Indian manufacturing has been subdued in recent months as inflation above 7 percent saps domestic demand and Europe’s debt crisis crimps exports. Price pressures from a drop in the rupee and the impact of a weak monsoon on crops forced the central bank to leave interest rates unchanged in July, breaking with a wave of cuts in borrowing costs from China to Brazil to Europe.
“The negative trend coming in between a looming drought-like situation is very, very worrying,” said Brinda Jagirdar, an economist at State Bank of India in Mumbai. “Our problems are compounding. We need quick and decisive policy actions to revive growth, otherwise we’ll see a severe collapse.”
The rupee, which has slumped about 18 percent against the dollar in the past 12 months, strengthened 0.2 percent to 55.295 per dollar at the 5 p.m. close in Mumbai. The BSE India Sensitive Index of stocks pared earlier gains and fell 0.2 percent. The yield on the 8.15 percent government bond due in June 2022 was little changed at 8.14 percent.

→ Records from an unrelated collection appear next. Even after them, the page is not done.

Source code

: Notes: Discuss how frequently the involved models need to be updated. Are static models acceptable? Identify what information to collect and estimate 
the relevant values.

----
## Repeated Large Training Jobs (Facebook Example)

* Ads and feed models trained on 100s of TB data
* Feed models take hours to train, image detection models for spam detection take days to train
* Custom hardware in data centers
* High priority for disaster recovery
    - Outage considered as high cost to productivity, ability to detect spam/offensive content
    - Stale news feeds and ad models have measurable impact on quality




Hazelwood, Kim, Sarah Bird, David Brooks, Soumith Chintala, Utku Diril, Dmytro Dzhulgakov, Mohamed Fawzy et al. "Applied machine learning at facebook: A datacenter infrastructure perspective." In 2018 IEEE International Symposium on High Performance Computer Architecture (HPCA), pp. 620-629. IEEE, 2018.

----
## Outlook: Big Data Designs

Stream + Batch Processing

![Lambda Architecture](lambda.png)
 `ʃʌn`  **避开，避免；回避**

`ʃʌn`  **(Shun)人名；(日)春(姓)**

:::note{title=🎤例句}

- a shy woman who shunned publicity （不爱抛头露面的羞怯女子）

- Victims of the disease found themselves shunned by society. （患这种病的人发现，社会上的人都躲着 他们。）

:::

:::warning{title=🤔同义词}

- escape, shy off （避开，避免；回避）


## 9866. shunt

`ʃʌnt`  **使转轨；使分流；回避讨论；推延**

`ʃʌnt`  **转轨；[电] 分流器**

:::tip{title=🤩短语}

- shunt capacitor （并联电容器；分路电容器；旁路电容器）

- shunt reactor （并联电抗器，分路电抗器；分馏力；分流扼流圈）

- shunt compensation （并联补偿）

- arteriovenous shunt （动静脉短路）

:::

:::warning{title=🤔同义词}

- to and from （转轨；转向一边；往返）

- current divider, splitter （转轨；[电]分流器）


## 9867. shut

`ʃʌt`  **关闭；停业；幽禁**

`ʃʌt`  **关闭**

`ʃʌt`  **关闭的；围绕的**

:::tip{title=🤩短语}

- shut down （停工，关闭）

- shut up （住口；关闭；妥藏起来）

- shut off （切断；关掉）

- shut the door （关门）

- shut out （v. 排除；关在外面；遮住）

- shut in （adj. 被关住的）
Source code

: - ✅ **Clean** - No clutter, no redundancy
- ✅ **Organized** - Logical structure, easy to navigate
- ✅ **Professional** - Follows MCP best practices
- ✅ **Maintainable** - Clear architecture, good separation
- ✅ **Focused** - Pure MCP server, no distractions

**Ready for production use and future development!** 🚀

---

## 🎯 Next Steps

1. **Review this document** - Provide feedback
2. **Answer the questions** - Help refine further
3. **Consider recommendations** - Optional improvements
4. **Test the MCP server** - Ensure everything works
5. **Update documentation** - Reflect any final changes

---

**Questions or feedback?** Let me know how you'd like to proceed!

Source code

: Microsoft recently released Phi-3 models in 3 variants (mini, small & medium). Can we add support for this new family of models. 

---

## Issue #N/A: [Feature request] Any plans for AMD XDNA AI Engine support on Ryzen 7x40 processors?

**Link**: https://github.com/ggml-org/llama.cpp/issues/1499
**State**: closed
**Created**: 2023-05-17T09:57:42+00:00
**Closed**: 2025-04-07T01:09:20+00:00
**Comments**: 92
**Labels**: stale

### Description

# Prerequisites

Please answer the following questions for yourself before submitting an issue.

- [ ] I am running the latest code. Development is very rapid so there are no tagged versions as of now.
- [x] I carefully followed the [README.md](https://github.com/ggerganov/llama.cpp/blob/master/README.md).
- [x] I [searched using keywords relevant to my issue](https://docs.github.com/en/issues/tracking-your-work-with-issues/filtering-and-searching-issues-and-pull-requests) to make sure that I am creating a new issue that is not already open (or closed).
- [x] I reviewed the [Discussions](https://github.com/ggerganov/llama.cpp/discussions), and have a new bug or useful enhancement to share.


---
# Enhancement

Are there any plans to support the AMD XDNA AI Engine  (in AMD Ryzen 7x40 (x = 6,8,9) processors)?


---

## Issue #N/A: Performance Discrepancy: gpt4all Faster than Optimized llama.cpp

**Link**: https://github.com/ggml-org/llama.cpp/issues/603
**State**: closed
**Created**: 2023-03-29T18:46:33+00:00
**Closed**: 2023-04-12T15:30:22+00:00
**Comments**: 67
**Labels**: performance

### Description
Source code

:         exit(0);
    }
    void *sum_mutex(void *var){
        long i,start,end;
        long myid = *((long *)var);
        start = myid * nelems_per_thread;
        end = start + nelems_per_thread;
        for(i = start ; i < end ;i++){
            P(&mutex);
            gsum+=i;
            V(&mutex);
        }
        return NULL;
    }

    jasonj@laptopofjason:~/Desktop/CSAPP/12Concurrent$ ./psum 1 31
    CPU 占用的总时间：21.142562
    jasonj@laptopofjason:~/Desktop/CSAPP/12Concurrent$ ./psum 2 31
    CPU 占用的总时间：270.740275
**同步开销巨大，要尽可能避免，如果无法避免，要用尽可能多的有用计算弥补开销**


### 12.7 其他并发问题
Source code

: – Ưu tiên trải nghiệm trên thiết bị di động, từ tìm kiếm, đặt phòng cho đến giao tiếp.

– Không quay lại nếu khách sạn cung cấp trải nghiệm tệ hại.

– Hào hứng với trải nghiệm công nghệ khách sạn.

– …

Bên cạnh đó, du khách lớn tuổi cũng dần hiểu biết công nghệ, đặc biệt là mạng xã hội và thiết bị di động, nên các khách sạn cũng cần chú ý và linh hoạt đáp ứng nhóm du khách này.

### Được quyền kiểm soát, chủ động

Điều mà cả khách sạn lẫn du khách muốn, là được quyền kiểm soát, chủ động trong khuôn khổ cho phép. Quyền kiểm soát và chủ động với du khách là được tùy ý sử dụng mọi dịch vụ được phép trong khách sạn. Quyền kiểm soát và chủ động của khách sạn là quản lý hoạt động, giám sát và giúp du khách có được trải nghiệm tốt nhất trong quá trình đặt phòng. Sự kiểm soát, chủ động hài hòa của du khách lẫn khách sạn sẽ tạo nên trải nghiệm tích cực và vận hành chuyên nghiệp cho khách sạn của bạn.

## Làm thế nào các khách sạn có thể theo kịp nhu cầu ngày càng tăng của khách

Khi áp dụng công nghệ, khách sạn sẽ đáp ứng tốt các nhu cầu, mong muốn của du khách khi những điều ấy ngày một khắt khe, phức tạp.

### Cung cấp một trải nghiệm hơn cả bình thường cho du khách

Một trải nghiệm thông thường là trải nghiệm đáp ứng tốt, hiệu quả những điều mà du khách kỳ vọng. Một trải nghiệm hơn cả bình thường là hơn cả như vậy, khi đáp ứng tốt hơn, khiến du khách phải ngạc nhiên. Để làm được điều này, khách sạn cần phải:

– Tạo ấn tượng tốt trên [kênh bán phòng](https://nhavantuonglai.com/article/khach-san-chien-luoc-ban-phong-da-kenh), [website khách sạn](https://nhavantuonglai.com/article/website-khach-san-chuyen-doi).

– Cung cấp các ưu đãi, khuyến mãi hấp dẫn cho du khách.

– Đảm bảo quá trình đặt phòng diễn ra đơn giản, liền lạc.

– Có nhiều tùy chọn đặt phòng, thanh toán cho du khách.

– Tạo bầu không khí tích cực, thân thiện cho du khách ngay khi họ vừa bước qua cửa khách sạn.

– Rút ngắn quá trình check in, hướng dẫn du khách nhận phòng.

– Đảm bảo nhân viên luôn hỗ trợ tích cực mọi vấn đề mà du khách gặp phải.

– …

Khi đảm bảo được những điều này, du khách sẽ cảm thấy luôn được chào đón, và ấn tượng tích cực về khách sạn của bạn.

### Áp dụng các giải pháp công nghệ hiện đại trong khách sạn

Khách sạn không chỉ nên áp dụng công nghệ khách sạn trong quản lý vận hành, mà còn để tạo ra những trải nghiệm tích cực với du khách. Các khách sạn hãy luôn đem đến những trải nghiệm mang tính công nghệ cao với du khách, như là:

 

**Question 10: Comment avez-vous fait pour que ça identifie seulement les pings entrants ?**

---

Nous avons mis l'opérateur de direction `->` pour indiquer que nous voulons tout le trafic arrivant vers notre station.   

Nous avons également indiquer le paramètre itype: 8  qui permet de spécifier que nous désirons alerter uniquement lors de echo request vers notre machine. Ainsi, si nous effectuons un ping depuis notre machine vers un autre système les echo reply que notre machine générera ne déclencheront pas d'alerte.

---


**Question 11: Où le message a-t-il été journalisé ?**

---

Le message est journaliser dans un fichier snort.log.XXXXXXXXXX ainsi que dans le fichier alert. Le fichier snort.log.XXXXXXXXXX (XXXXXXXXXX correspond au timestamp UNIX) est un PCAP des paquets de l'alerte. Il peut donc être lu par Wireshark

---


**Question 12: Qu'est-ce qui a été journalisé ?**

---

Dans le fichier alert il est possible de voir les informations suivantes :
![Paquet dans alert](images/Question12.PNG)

Manufacturing fell 3.2 percent in June from a year earlier, today’s data showed. Mining gained 0.6 percent and electricity output rose 8.8 percent. A separate report in China showed that nation’s industrial production advanced 9.2 percent in July from a year earlier, less than analysts had estimated.
The drop in Indian capital goods production in June from a year earlier is the steepest since at least April 2006, according to data compiled by Bloomberg.
Forecasters from Goldman Sachs Group Inc. to Citigroup Inc. this month lowered predictions for Indian economic expansion while raising inflation estimates and scaling back expectations for interest-rate reductions by the Reserve Bank of India.
Goldman cut its growth outlook for the 12 months through March 2013 to 5.7 percent from 6.6 percent and said wholesale prices may climb 7.2 percent, up from an earlier estimate of 6.5 percent. Citigroup said Indian gross domestic product may rise as little as 4.9 percent in 2012-2013 if a drought takes hold. India’s more than 235 million farmers depend on the rains.
The Reserve Bank left the benchmark repurchase rate at 8 percent on July 31, while cutting the amount of deposits lenders must keep in government bonds to spur lending. Headline inflation was 7.25 percent in June, the fastest pace among the world’s largest emerging markets.
Finance Minister Palaniappan Chidambaram, who was appointed last week, has said he intends to take steps to reverse the slowdown in manufacturing. He has also pledged to clarify tax laws and contain the budget deficit as he tries to assuage concern that the nation’s outlook is deteriorating.
India will reassess its fiscal deficit goal for the 12 months that began April 1 after a mid-year review, Chidambaram said today in a written response to questions from lawmakers. Forecasters from Citigroup Inc. to Crisil Ltd., the local unit of Standard & Poor’s, predict the gap will widen from 5.8 percent of GDP in 2011-2012.
Graft scandals, political gridlock over attempts to liberalize the economy and below-average rains have set back Prime Minister Manmohan Singh’s development agenda. Power outages on July 30-31, India’s worst, have underscored gaps in infrastructure as investment moderates.
Slower growth has affected companies such as steelmakers. Production of the alloy by businesses including Tata Steel Ltd. fell 0.5 percent in June from a year earlier after a 4.9 percent gain in May, Commerce Ministry data shows.
Indian GDP rose 5.3 percent in the first quarter from a year earlier, the least since 2003. Standard & Poor’s and Fitch Ratings have warned they may strip the nation of its investment-grade credit rating, citing risks including fiscal and current-account deficits.
Today’s factory output report is disappointing, Montek Singh Ahluwalia, deputy chairman of the Planning Commission, told reporters in New Delhi. The commission may revise its economic growth estimate for the current fiscal year in September, he added.